◆ **Written task**: Extract every entry word for word. Skip the pictures.

◆ **Exercise inputs**:
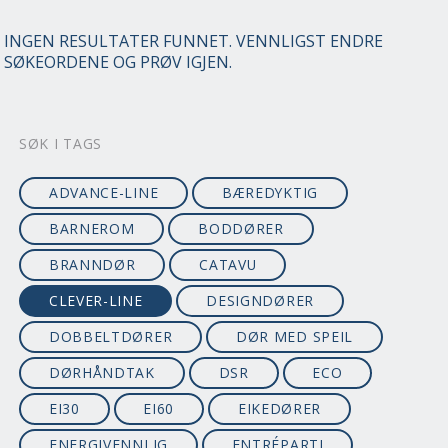
INGEN RESULTATER FUNNET. VENNLIGST ENDRE
SØKEORDENE OG PRØV IGJEN.
SØK I TAGS
ADVANCE-LINE
BÆREDYKTIG
BARNEROM
BODDØRER
BRANNDØR
CATAVU
CLEVER-LINE
DESIGNDØRER
DOBBELTDØRER
DØR MED SPEIL
DØRHÅNDTAK
DSR
ECO
EI30
EI60
EIKEDØRER
ENERGIVENNLIG
ENTRÉPARTI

◆ **Response for this exercise**:
INGEN RESULTATER FUNNET. VENNLIGST ENDRE
SØKEORDENE OG PRØV IGJEN.
SØK I TAGS
ADVANCE-LINE
BÆREDYKTIG
BARNEROM
BODDØRER
BRANNDØR
CATAVU
CLEVER-LINE
DESIGNDØRER
DOBBELTDØRER
DØR MED SPEIL
DØRHÅNDTAK
DSR
ECO
EI30
EI60
EIKEDØRER
ENERGIVENNLIG
ENTRÉPARTI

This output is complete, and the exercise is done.